Ben Caplan
Sand from the Gobi Desert
Sand from the Gobi Desert blows across Saskatchewan, becomes the irritation in an eye. So say the scientists who separate the smallest pollen from its wings of grit, identify the origin and name.
You have to wonder where the dust from these fields ends up: Zimbabwe, Fiji, on the row of shoes outside a mosque in Istanbul, on the green rise of a belly in the Jade Museum in Angkor Wat?
And what of our breath, grey hair freed from a comb, the torn
threads of shadows?
Just now the salt from a woman’s tears settles finely its invisible kiss on my upper lip.
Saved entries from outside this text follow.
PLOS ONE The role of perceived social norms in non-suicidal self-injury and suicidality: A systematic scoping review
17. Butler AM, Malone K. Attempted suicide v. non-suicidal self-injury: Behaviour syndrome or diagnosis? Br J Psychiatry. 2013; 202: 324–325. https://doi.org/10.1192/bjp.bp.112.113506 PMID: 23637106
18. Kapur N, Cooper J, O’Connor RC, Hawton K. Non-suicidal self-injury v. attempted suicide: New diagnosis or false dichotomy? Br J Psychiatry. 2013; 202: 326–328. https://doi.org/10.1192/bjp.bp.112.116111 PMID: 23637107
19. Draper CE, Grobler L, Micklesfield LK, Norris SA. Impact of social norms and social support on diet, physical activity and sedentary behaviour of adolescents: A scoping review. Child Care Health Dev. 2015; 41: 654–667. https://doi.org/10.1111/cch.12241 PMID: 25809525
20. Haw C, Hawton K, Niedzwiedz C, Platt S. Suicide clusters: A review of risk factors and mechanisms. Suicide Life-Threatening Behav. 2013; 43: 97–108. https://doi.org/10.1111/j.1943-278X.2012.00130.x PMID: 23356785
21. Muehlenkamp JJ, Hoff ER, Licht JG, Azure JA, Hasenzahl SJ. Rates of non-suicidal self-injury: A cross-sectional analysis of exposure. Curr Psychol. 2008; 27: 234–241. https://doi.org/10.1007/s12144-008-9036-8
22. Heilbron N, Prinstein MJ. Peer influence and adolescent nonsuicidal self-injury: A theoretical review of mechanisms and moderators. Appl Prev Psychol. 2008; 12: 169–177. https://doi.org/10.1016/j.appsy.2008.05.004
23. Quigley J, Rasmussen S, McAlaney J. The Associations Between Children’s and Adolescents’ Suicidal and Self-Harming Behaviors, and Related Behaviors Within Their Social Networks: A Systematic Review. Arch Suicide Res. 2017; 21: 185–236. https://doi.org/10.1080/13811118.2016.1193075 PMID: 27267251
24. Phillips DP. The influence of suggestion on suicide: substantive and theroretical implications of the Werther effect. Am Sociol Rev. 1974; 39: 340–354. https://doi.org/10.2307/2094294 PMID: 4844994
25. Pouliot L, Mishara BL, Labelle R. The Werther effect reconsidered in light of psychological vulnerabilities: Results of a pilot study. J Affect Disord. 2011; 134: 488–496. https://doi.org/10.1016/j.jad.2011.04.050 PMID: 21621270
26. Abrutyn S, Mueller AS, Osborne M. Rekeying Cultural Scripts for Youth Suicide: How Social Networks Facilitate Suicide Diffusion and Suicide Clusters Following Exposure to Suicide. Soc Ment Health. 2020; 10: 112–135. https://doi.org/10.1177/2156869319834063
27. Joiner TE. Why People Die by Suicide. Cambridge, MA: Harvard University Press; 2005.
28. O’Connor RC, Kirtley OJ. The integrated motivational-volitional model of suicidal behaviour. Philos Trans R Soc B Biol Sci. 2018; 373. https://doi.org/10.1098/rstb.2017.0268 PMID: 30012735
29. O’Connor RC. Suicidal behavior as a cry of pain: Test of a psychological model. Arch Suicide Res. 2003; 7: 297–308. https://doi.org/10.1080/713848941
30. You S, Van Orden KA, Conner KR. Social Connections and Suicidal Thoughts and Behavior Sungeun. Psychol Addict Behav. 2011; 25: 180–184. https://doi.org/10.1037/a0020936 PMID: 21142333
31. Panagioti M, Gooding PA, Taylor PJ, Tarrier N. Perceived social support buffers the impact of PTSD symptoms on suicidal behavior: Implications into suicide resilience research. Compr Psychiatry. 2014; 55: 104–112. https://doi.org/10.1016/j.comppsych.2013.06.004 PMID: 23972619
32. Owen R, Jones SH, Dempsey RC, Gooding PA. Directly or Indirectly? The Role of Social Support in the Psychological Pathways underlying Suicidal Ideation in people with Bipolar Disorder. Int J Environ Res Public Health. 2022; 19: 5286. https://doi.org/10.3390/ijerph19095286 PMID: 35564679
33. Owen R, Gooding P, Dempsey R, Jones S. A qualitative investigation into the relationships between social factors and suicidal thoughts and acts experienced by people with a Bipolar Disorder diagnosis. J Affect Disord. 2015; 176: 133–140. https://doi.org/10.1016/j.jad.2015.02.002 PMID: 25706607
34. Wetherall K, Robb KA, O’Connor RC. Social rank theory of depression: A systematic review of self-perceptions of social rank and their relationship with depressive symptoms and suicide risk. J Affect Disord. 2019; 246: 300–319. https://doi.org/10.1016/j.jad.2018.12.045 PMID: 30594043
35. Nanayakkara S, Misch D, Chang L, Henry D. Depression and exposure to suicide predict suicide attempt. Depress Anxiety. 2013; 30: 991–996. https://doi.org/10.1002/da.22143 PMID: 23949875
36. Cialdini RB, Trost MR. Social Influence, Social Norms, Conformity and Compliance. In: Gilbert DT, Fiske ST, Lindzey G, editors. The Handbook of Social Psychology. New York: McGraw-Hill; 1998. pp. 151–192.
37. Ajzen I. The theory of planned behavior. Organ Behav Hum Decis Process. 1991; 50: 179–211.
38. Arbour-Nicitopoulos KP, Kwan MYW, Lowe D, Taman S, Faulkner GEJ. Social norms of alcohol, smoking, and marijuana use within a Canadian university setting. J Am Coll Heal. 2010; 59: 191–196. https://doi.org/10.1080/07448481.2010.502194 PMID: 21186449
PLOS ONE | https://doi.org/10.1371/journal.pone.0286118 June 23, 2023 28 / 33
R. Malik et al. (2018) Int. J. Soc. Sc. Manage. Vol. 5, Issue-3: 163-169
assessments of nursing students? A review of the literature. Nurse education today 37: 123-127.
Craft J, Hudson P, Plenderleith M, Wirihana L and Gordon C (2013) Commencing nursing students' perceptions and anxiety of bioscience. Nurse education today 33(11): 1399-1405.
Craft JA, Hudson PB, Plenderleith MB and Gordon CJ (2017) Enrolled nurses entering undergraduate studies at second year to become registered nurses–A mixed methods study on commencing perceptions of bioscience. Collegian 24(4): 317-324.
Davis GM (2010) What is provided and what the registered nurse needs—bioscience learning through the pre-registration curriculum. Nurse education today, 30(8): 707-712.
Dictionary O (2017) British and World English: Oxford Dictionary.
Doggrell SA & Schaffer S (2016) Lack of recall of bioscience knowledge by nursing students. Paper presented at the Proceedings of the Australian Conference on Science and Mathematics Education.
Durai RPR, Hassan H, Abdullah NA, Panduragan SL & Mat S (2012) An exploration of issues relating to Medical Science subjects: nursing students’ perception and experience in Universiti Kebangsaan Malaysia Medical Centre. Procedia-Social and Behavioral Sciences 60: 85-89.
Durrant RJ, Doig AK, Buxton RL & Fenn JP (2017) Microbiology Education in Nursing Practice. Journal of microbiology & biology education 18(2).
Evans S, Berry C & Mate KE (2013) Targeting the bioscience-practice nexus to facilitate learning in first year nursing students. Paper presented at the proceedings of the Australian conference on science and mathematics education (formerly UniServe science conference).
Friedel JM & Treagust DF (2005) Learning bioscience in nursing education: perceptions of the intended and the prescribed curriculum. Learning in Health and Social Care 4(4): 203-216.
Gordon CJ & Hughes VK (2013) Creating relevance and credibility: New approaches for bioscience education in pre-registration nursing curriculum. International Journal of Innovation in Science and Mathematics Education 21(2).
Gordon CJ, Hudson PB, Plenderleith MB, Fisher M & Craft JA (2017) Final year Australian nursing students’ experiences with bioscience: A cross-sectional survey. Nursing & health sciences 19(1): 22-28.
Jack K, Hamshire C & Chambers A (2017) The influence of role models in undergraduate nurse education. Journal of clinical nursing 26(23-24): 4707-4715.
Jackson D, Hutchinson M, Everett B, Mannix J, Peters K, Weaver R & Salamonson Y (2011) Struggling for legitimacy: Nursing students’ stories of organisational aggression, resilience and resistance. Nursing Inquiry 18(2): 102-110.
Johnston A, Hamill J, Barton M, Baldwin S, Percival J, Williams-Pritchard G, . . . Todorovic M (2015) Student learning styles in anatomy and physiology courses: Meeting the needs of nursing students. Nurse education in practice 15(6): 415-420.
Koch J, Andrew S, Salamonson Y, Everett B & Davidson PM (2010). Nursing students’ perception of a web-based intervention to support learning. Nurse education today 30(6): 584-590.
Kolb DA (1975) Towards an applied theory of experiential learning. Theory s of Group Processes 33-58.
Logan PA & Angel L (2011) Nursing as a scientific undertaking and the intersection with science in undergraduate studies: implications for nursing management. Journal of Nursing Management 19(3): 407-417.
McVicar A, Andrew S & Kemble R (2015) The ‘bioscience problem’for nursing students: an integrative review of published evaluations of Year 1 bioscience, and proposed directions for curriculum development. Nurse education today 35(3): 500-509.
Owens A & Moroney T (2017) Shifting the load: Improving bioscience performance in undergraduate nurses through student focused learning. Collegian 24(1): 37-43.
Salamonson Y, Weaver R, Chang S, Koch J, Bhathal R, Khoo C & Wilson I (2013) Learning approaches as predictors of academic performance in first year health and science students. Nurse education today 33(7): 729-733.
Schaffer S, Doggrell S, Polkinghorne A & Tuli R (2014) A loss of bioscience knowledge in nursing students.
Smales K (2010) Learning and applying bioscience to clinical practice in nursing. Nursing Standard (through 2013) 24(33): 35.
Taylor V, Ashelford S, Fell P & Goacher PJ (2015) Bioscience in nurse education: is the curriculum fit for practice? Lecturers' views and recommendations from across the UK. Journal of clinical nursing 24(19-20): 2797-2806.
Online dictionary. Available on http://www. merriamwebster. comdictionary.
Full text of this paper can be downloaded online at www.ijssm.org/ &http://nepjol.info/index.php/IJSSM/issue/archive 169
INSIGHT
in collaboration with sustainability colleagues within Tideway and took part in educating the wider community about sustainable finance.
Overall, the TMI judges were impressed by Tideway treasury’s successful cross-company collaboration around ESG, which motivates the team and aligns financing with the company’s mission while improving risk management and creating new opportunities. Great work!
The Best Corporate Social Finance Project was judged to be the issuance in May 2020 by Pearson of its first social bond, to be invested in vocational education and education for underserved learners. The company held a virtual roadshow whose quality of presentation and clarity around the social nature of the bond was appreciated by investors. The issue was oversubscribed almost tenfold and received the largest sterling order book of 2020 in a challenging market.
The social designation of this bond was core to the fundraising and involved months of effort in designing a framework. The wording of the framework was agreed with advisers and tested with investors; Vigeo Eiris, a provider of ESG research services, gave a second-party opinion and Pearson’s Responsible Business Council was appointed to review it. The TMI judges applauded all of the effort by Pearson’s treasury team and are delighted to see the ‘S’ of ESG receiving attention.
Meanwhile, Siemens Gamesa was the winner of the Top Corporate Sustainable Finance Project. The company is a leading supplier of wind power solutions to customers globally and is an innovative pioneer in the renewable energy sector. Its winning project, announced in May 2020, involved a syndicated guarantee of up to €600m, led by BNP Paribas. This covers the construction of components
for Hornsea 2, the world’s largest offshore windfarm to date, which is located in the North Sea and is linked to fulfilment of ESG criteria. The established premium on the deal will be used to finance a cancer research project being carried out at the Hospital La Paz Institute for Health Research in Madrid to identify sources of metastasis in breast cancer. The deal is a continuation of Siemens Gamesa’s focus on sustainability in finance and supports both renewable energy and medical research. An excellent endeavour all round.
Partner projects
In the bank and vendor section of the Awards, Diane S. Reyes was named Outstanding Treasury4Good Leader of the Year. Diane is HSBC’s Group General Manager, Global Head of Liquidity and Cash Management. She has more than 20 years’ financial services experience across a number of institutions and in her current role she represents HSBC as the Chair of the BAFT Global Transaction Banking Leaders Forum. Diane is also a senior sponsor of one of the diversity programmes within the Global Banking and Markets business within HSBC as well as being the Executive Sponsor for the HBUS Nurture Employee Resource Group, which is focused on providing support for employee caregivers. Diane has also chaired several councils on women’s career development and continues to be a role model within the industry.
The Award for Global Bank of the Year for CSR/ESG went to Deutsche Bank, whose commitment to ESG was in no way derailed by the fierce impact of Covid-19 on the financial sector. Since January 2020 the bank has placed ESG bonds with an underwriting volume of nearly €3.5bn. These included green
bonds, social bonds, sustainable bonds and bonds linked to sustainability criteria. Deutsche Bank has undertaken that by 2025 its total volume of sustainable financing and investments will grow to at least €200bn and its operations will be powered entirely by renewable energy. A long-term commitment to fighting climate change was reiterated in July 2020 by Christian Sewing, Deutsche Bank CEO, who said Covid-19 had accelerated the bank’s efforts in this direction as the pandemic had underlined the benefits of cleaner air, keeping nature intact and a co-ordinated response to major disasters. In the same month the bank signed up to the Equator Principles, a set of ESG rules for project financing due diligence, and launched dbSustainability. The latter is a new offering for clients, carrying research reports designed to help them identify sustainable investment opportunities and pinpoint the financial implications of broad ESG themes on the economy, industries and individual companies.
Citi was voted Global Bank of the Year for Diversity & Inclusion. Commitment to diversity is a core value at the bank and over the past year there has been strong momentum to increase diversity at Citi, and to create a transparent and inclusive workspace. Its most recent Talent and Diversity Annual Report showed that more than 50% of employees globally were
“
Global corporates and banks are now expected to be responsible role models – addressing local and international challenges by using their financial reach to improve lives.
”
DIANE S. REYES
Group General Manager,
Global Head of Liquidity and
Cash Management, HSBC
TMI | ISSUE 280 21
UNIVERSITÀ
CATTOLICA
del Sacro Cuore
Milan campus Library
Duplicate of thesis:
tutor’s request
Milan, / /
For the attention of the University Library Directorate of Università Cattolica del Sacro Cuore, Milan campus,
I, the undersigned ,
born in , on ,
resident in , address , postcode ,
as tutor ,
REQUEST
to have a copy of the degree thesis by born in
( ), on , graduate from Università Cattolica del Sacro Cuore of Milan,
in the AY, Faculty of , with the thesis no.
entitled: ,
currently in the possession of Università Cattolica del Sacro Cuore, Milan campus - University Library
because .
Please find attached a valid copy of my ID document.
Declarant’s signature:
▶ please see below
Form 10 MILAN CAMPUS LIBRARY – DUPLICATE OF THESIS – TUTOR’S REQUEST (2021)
She’s been crying in Paris on the street that means
"Middle of the Day," though it’s night there, and she doesn’t want
the day to come.
Would it comfort her to know another, halfway round the world,
can taste her grief? Another would send her, if she could, the rare flakes of snow falling here before the sunrise, snow that barely fleeces the brown back of what’s too dry to be a field of wheat, and winter’s almost passed. Snow on her lashes.
What of apple blossoms, my father’s ashes, small scraps of sadness that slip out of reach? Is it comforting to know the wind never travels empty?
A sparrow in the Alhambra’s arabesques rides the laughter spilling from our kitchen, the smell of garlic makes the dust delicious where and where it falls.